> How to complete this task
The data below is to be set down again exactly as written.

(Beginning of Task data)

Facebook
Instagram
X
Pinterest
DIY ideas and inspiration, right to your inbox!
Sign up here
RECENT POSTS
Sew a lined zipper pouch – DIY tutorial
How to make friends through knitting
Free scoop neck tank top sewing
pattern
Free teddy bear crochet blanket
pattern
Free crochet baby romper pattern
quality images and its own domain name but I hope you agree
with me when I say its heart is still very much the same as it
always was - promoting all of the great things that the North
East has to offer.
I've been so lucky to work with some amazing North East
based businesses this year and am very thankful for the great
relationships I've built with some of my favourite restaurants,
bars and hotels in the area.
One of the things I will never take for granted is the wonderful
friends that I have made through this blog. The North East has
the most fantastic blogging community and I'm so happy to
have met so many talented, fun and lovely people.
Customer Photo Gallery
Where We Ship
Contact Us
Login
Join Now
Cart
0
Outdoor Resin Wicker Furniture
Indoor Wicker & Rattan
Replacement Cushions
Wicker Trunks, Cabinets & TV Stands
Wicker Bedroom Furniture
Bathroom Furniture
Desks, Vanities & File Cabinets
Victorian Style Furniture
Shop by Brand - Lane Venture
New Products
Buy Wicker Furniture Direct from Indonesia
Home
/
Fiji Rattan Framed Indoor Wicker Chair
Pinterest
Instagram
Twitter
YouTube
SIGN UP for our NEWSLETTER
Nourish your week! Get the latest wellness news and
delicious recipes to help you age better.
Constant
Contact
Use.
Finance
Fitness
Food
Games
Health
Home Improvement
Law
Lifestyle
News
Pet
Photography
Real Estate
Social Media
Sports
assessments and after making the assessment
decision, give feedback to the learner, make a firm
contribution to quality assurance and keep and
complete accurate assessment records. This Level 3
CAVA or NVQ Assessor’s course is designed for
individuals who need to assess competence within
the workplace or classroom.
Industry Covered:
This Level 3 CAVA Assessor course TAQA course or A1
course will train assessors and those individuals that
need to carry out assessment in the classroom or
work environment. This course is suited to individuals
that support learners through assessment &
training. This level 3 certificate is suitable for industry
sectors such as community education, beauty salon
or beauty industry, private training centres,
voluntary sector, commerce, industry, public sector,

(End of Task data)

> Output for this exercise
Facebook
Instagram
X
Pinterest
DIY ideas and inspiration, right to your inbox!
Sign up here
RECENT POSTS
Sew a lined zipper pouch – DIY tutorial
How to make friends through knitting
Free scoop neck tank top sewing
pattern
Free teddy bear crochet blanket
pattern
Free crochet baby romper pattern
quality images and its own domain name but I hope you agree
with me when I say its heart is still very much the same as it
always was - promoting all of the great things that the North
East has to offer.
I've been so lucky to work with some amazing North East
based businesses this year and am very thankful for the great
relationships I've built with some of my favourite restaurants,
bars and hotels in the area.
One of the things I will never take for granted is the wonderful
friends that I have made through this blog. The North East has
the most fantastic blogging community and I'm so happy to
have met so many talented, fun and lovely people.
Customer Photo Gallery
Where We Ship
Contact Us
Login
Join Now
Cart
0
Outdoor Resin Wicker Furniture
Indoor Wicker & Rattan
Replacement Cushions
Wicker Trunks, Cabinets & TV Stands
Wicker Bedroom Furniture
Bathroom Furniture
Desks, Vanities & File Cabinets
Victorian Style Furniture
Shop by Brand - Lane Venture
New Products
Buy Wicker Furniture Direct from Indonesia
Home
/
Fiji Rattan Framed Indoor Wicker Chair
Pinterest
Instagram
Twitter
YouTube
SIGN UP for our NEWSLETTER
Nourish your week! Get the latest wellness news and
delicious recipes to help you age better.
Constant
Contact
Use.
Finance
Fitness
Food
Games
Health
Home Improvement
Law
Lifestyle
News
Pet
Photography
Real Estate
Social Media
Sports
assessments and after making the assessment
decision, give feedback to the learner, make a firm
contribution to quality assurance and keep and
complete accurate assessment records. This Level 3
CAVA or NVQ Assessor’s course is designed for
individuals who need to assess competence within
the workplace or classroom.
Industry Covered:
This Level 3 CAVA Assessor course TAQA course or A1
course will train assessors and those individuals that
need to carry out assessment in the classroom or
work environment. This course is suited to individuals
that support learners through assessment &
training. This level 3 certificate is suitable for industry
sectors such as community education, beauty salon
or beauty industry, private training centres,
voluntary sector, commerce, industry, public sector,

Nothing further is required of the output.